# Mounted Games Pictures!



## wild_spot (Jan 30, 2008)

So I was browsing the web and I found these photos of me from our Zone mounted games last year! I was on a pony I had on free lease, Buddy, a little roan brumby. He was a little turd, I had to pick everything up flat out or he would turn around and try to bite my head!
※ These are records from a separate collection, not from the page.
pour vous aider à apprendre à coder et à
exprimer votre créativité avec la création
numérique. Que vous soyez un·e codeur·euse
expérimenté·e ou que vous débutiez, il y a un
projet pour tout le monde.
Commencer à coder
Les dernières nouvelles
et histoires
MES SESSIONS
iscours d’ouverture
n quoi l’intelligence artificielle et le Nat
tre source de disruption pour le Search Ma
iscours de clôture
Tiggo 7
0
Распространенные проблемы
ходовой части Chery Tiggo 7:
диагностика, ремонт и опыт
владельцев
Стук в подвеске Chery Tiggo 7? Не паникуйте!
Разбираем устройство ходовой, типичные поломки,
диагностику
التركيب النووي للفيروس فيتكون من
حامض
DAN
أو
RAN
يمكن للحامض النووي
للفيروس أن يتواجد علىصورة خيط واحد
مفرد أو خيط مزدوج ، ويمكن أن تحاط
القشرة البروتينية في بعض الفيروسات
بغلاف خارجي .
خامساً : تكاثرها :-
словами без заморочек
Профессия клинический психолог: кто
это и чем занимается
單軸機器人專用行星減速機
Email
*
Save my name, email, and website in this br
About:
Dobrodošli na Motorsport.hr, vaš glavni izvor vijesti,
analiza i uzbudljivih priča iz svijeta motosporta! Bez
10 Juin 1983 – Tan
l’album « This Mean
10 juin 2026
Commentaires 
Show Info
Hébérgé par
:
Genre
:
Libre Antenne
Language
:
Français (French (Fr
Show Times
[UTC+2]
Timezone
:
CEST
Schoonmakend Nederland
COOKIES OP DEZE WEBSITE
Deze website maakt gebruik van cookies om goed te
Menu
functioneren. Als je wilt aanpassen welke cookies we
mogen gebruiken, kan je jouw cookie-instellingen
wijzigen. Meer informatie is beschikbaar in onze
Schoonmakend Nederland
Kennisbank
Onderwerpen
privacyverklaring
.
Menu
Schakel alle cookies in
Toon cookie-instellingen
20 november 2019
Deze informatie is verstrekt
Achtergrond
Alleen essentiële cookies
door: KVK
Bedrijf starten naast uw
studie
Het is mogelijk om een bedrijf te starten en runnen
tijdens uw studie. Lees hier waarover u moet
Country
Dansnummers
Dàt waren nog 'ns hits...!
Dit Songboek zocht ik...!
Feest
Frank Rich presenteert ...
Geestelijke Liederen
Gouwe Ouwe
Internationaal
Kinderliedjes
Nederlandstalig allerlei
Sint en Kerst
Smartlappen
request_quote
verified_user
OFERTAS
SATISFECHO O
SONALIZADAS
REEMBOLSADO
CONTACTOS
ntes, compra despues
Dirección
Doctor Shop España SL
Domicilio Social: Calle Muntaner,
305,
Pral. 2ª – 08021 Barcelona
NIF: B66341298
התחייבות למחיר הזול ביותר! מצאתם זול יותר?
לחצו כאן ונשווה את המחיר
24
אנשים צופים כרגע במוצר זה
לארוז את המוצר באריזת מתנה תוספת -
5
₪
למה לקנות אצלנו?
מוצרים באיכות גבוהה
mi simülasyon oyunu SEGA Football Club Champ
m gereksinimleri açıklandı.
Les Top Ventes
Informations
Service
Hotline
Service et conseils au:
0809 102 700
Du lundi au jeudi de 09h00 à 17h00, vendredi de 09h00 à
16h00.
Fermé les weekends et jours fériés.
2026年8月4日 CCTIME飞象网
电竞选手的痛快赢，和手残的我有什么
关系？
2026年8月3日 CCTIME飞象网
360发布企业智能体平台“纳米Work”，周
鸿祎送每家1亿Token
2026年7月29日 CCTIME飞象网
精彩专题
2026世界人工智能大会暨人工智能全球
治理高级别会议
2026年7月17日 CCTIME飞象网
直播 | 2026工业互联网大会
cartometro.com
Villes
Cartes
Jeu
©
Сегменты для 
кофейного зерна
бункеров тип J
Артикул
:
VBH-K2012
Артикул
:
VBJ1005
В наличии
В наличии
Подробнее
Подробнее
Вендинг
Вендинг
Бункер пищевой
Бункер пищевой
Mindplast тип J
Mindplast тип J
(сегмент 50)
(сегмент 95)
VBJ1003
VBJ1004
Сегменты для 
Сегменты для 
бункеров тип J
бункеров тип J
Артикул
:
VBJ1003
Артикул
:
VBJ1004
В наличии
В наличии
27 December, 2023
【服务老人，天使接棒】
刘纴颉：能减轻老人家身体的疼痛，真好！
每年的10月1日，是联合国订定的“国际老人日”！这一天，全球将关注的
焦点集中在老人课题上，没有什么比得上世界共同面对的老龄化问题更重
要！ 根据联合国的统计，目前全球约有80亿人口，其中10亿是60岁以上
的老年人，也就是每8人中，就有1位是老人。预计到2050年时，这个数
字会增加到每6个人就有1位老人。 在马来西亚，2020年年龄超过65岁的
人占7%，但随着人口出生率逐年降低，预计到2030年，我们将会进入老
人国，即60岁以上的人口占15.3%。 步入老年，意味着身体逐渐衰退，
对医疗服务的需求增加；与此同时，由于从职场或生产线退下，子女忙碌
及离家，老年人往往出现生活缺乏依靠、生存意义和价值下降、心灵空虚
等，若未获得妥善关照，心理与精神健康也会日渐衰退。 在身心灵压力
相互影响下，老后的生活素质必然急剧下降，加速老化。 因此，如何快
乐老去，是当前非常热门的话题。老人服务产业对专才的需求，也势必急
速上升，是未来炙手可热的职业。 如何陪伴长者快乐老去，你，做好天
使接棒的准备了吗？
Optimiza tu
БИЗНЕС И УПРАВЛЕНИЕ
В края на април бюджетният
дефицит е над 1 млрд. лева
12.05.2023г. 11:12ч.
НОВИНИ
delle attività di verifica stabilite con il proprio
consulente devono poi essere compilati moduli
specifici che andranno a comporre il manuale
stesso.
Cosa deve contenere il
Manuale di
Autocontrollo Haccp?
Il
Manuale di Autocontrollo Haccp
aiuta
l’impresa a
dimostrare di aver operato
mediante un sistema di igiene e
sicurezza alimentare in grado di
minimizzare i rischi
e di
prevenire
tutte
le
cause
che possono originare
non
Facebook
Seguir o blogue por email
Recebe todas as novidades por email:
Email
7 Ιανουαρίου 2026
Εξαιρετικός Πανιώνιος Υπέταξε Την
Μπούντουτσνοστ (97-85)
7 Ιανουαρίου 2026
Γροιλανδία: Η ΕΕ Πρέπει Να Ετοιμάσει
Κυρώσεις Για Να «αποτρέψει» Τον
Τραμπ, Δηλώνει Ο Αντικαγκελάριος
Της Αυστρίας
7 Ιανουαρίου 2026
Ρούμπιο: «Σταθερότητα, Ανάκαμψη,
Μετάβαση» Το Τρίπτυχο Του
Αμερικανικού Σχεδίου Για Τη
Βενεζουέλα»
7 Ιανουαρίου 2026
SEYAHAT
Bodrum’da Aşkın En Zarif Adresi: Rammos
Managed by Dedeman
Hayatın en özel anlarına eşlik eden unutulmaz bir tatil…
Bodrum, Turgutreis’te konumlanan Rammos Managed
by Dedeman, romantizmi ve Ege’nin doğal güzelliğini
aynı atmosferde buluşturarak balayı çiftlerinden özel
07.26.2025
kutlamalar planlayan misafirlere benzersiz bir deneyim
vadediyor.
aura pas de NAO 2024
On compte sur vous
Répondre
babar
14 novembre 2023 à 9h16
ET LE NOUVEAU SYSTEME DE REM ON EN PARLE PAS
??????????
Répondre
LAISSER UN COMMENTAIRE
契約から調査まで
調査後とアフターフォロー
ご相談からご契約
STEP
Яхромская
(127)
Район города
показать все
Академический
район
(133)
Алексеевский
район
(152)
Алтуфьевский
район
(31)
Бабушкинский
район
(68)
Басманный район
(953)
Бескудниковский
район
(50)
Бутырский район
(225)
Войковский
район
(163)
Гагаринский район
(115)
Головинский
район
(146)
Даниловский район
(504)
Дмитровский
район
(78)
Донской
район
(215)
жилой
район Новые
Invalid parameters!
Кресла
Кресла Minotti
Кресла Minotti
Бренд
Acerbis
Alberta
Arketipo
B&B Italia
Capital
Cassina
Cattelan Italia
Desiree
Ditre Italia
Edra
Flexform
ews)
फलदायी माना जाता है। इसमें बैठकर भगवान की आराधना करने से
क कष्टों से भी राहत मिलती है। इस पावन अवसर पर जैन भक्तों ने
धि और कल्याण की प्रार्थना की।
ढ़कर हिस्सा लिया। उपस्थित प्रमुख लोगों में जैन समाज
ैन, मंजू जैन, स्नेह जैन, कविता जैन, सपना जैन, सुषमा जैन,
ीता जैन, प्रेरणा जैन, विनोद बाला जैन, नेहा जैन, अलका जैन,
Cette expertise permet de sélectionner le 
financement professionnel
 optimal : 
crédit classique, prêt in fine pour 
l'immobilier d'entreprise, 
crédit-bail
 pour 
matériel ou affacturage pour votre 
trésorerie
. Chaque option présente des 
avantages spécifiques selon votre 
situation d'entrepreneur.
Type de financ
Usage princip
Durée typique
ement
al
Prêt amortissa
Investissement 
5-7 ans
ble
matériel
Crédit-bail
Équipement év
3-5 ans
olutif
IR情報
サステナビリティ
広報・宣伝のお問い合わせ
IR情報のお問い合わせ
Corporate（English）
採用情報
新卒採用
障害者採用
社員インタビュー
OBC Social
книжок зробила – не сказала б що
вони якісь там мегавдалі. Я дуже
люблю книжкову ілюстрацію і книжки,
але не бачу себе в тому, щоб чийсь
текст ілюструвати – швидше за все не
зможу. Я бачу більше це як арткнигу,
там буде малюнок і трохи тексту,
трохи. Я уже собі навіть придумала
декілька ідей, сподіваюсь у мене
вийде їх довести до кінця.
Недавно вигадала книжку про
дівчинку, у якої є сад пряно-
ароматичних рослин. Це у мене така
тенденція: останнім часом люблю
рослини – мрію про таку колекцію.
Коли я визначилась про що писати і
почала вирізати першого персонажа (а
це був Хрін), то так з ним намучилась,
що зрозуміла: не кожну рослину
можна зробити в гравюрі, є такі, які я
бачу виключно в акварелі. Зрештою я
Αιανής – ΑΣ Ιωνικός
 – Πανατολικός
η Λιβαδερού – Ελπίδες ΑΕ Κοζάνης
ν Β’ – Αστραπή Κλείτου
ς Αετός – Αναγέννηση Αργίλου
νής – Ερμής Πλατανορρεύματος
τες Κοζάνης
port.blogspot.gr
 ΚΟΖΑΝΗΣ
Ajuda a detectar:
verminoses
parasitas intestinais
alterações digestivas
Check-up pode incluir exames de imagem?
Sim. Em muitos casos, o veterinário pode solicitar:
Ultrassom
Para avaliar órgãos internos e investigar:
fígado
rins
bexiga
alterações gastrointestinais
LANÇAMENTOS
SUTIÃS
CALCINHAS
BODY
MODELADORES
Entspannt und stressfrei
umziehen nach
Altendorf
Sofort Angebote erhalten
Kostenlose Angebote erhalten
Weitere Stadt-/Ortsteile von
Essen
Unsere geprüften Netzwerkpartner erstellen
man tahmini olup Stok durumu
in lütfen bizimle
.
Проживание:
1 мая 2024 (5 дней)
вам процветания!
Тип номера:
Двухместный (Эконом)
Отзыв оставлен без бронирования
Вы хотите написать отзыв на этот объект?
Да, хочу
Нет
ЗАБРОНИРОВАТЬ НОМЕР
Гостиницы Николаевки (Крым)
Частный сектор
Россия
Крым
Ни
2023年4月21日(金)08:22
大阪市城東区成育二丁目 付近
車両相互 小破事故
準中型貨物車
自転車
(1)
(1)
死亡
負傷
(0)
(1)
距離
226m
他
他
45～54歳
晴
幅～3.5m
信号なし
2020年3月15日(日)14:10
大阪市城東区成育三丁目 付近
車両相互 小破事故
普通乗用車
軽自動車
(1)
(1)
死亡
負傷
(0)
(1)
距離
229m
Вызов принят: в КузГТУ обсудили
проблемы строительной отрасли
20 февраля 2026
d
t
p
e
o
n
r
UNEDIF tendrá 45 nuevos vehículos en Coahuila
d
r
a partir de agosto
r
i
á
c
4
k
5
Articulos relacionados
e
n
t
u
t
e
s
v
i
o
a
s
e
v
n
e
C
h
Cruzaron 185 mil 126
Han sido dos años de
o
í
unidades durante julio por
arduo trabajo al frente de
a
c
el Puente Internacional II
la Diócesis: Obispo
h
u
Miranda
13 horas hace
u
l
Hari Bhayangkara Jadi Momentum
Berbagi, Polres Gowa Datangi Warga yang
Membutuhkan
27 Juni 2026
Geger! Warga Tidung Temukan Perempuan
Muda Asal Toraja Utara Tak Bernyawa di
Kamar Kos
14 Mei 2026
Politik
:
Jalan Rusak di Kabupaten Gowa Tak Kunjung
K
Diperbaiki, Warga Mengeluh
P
Our team, the Belconnen Devils:










And I also found these of a pony I sued to own, Spot! he was there with the girl I sold him to. Unfortunately he went blind not long after this, and died recently :[ Poor spot, he had been abused and when got him used to full body shake if you even raised your voice. He ended up so friendly!



















Aw, memories!!


----------



## CrazyChester (May 5, 2008)

): I cant see the pictures


----------



## wild_spot (Jan 30, 2008)

Oh really? Thats weird, I can see them fine...


----------



## LauraB (Nov 11, 2008)

How, cute. He looks like he is thinking about biting you in that first picture. What a stinker.


----------



## wild_spot (Jan 30, 2008)

He sure was! He was worst at it in that race, hi-lo. It was good though, made me improve lots cause I had to do everything super fast! I kinda miss the little ******. He's back with his mum and she hasn't found anyone else to free lease him, so he's not doing anything.


----------



## Pinto Pony (Jul 28, 2008)

Great pics!!! I love mounted games, lots of fun!


----------



## Dumas'_Grrrl (Apr 2, 2008)

I can't see the pictures either. IE has them as little red x's and Firefox just doesn't show them????


----------



## english_rider144 (Sep 12, 2008)

I cant see them either =\


----------



## JustDressageIt (Oct 4, 2007)

I can't see them


----------



## wild_spot (Jan 30, 2008)

Ok, i'll save them to my computer and attatch them for those who cant see them. They are hosted on picasa, not sure why they won't work for some people.


----------



## wild_spot (Jan 30, 2008)

Ok, hopefully this works!


----------



## english_rider144 (Sep 12, 2008)

aww that looks like fun


----------



## JustDressageIt (Oct 4, 2007)

That looks like so much fun!!


----------



## wild_spot (Jan 30, 2008)

Ha ha yep! I love games for that very reason!


----------



## RusticWildFire (Jul 6, 2008)

Very nice pictures! Looks like a lot of fun


----------